> _Given material_
=-=-=

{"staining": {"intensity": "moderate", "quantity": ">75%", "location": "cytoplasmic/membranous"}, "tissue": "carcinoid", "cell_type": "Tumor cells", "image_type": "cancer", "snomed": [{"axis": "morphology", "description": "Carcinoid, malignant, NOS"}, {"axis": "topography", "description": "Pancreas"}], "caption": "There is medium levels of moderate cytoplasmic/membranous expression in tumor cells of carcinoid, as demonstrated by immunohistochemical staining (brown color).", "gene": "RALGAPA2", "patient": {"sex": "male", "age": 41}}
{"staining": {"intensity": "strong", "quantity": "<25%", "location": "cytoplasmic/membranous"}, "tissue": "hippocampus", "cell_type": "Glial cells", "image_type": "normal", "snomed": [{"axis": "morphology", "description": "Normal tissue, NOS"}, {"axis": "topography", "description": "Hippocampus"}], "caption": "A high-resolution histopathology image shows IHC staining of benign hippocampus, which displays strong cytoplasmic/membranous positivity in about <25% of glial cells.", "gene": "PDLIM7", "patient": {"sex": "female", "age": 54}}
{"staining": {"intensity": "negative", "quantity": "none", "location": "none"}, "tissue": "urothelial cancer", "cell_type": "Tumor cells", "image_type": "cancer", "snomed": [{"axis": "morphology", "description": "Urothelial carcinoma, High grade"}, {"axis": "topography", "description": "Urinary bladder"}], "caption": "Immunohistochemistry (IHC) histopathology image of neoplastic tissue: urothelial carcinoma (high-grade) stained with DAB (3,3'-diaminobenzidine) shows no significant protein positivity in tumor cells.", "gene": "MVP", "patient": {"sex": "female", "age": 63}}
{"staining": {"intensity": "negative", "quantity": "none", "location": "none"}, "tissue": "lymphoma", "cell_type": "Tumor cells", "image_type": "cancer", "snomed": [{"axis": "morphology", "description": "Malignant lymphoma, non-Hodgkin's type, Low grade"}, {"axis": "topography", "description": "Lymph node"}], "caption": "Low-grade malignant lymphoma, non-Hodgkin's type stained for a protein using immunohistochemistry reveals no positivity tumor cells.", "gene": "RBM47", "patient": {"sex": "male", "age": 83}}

=-=-=

> _What needs to be done_
Write out the material from the first line to the last, exactly.

> _Task answer_
{"staining": {"intensity": "moderate", "quantity": ">75%", "location": "cytoplasmic/membranous"}, "tissue": "carcinoid", "cell_type": "Tumor cells", "image_type": "cancer", "snomed": [{"axis": "morphology", "description": "Carcinoid, malignant, NOS"}, {"axis": "topography", "description": "Pancreas"}], "caption": "There is medium levels of moderate cytoplasmic/membranous expression in tumor cells of carcinoid, as demonstrated by immunohistochemical staining (brown color).", "gene": "RALGAPA2", "patient": {"sex": "male", "age": 41}}
{"staining": {"intensity": "strong", "quantity": "<25%", "location": "cytoplasmic/membranous"}, "tissue": "hippocampus", "cell_type": "Glial cells", "image_type": "normal", "snomed": [{"axis": "morphology", "description": "Normal tissue, NOS"}, {"axis": "topography", "description": "Hippocampus"}], "caption": "A high-resolution histopathology image shows IHC staining of benign hippocampus, which displays strong cytoplasmic/membranous positivity in about <25% of glial cells.", "gene": "PDLIM7", "patient": {"sex": "female", "age": 54}}
{"staining": {"intensity": "negative", "quantity": "none", "location": "none"}, "tissue": "urothelial cancer", "cell_type": "Tumor cells", "image_type": "cancer", "snomed": [{"axis": "morphology", "description": "Urothelial carcinoma, High grade"}, {"axis": "topography", "description": "Urinary bladder"}], "caption": "Immunohistochemistry (IHC) histopathology image of neoplastic tissue: urothelial carcinoma (high-grade) stained with DAB (3,3'-diaminobenzidine) shows no significant protein positivity in tumor cells.", "gene": "MVP", "patient": {"sex": "female", "age": 63}}
{"staining": {"intensity": "negative", "quantity": "none", "location": "none"}, "tissue": "lymphoma", "cell_type": "Tumor cells", "image_type": "cancer", "snomed": [{"axis": "morphology", "description": "Malignant lymphoma, non-Hodgkin's type, Low grade"}, {"axis": "topography", "description": "Lymph node"}], "caption": "Low-grade malignant lymphoma, non-Hodgkin's type stained for a protein using immunohistochemistry reveals no positivity tumor cells.", "gene": "RBM47", "patient": {"sex": "male", "age": 83}}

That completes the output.